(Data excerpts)
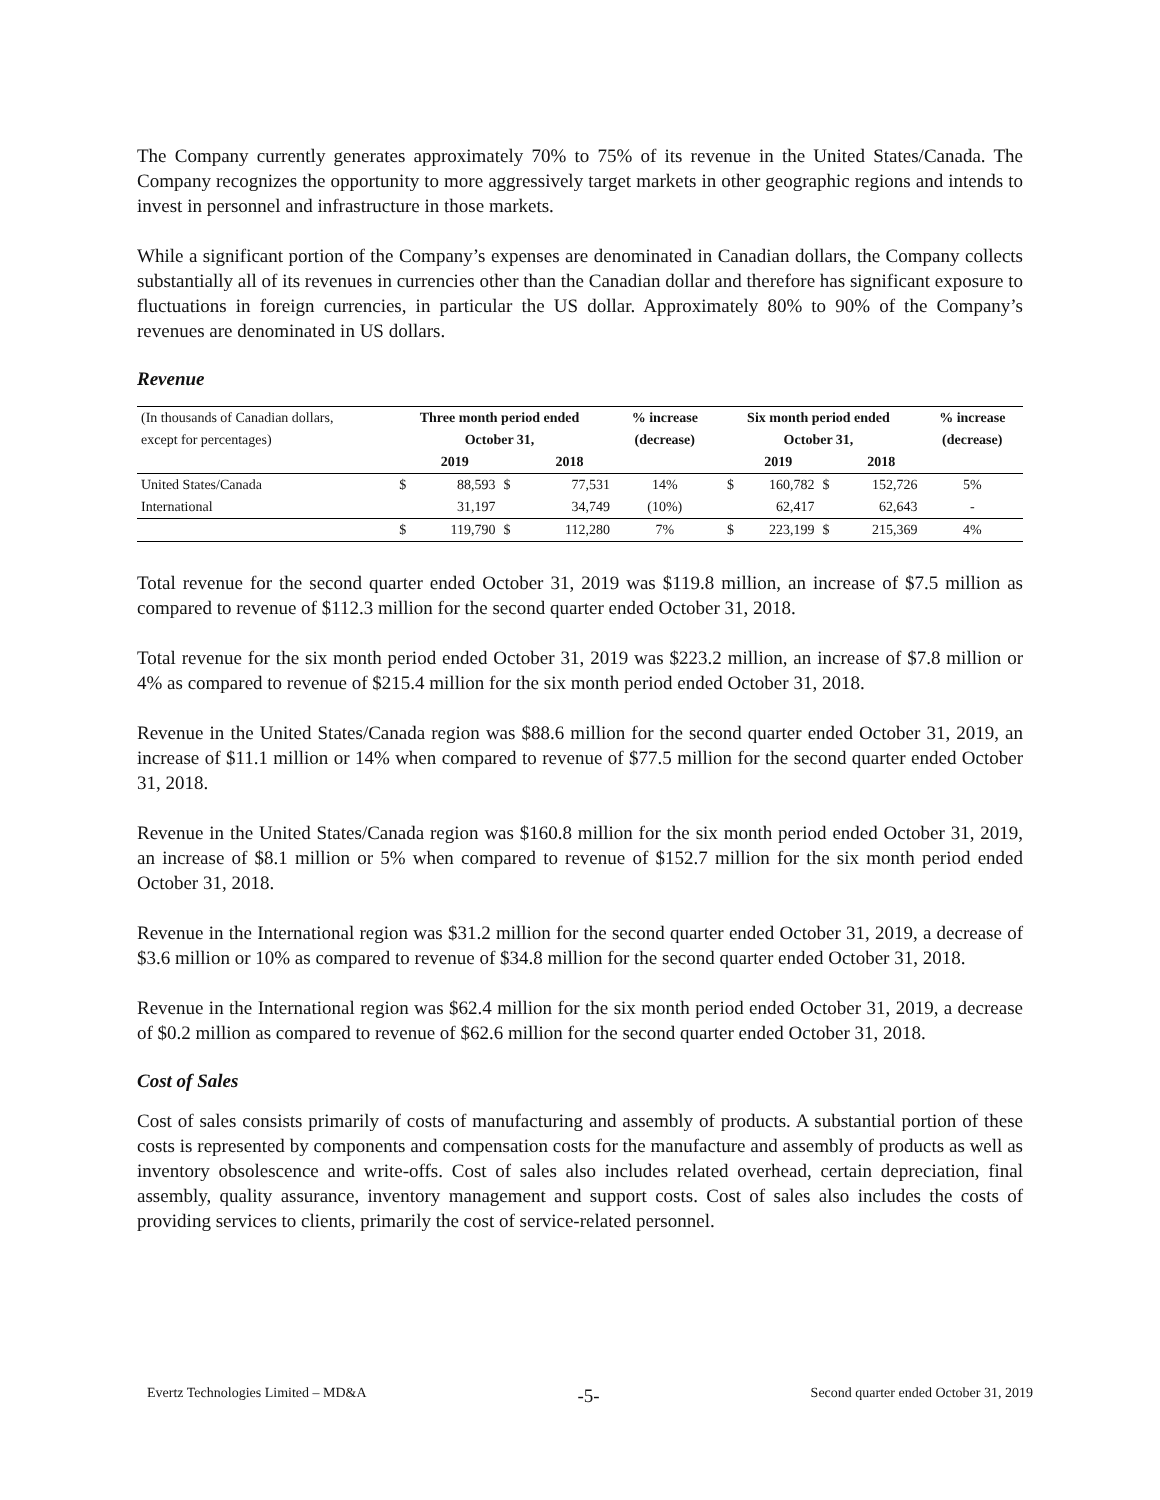The Company currently generates approximately 70% to 75% of its revenue in the United States/Canada. The Company recognizes the opportunity to more aggressively target markets in other geographic regions and intends to invest in personnel and infrastructure in those markets.
While a significant portion of the Company’s expenses are denominated in Canadian dollars, the Company collects substantially all of its revenues in currencies other than the Canadian dollar and therefore has significant exposure to fluctuations in foreign currencies, in particular the US dollar. Approximately 80% to 90% of the Company’s revenues are denominated in US dollars.
Revenue
| (In thousands of Canadian dollars, | Three month period ended | | | | % increase | Six month period ended | | | | % increase |
| except for percentages) | October 31, | | | | (decrease) | October 31, | | | | (decrease) |
| | | 2019 | | 2018 | | | 2019 | | 2018 | |
| United States/Canada | $ | 88,593 | $ | 77,531 | 14% | $ | 160,782 | $ | 152,726 | 5% |
| International | | 31,197 | | 34,749 | (10%) | | 62,417 | | 62,643 | - |
| | $ | 119,790 | $ | 112,280 | 7% | $ | 223,199 | $ | 215,369 | 4% |
Total revenue for the second quarter ended October 31, 2019 was $119.8 million, an increase of $7.5 million as compared to revenue of $112.3 million for the second quarter ended October 31, 2018.
Total revenue for the six month period ended October 31, 2019 was $223.2 million, an increase of $7.8 million or 4% as compared to revenue of $215.4 million for the six month period ended October 31, 2018.
Revenue in the United States/Canada region was $88.6 million for the second quarter ended October 31, 2019, an increase of $11.1 million or 14% when compared to revenue of $77.5 million for the second quarter ended October 31, 2018.
Revenue in the United States/Canada region was $160.8 million for the six month period ended October 31, 2019, an increase of $8.1 million or 5% when compared to revenue of $152.7 million for the six month period ended October 31, 2018.
Revenue in the International region was $31.2 million for the second quarter ended October 31, 2019, a decrease of $3.6 million or 10% as compared to revenue of $34.8 million for the second quarter ended October 31, 2018.
Revenue in the International region was $62.4 million for the six month period ended October 31, 2019, a decrease of $0.2 million as compared to revenue of $62.6 million for the second quarter ended October 31, 2018.
Cost of Sales
Cost of sales consists primarily of costs of manufacturing and assembly of products. A substantial portion of these costs is represented by components and compensation costs for the manufacture and assembly of products as well as inventory obsolescence and write-offs. Cost of sales also includes related overhead, certain depreciation, final assembly, quality assurance, inventory management and support costs. Cost of sales also includes the costs of providing services to clients, primarily the cost of service-related personnel.
Evertz Technologies Limited – MD&A -5- Second quarter ended October 31, 2019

- [Task description] Begin at the first line of the entries and stop after the line holding "Revenue in the United States/Canada region was $160.8"; repeat those lines exactly, but not the pictures.

- [Answer below]
The Company currently generates approximately 70% to 75% of its revenue in the United States/Canada. The Company recognizes the opportunity to more aggressively target markets in other geographic regions and intends to invest in personnel and infrastructure in those markets.
While a significant portion of the Company’s expenses are denominated in Canadian dollars, the Company collects substantially all of its revenues in currencies other than the Canadian dollar and therefore has significant exposure to fluctuations in foreign currencies, in particular the US dollar. Approximately 80% to 90% of the Company’s revenues are denominated in US dollars.
Revenue
| (In thousands of Canadian dollars, | Three month period ended | | | | % increase | Six month period ended | | | | % increase |
| except for percentages) | October 31, | | | | (decrease) | October 31, | | | | (decrease) |
| | | 2019 | | 2018 | | | 2019 | | 2018 | |
| United States/Canada | $ | 88,593 | $ | 77,531 | 14% | $ | 160,782 | $ | 152,726 | 5% |
| International | | 31,197 | | 34,749 | (10%) | | 62,417 | | 62,643 | - |
| | $ | 119,790 | $ | 112,280 | 7% | $ | 223,199 | $ | 215,369 | 4% |
Total revenue for the second quarter ended October 31, 2019 was $119.8 million, an increase of $7.5 million as compared to revenue of $112.3 million for the second quarter ended October 31, 2018.
Total revenue for the six month period ended October 31, 2019 was $223.2 million, an increase of $7.8 million or 4% as compared to revenue of $215.4 million for the six month period ended October 31, 2018.
Revenue in the United States/Canada region was $88.6 million for the second quarter ended October 31, 2019, an increase of $11.1 million or 14% when compared to revenue of $77.5 million for the second quarter ended October 31, 2018.
Revenue in the United States/Canada region was $160.8 million for the six month period ended October 31, 2019, an increase of $8.1 million or 5% when compared to revenue of $152.7 million for the six month period ended October 31, 2018.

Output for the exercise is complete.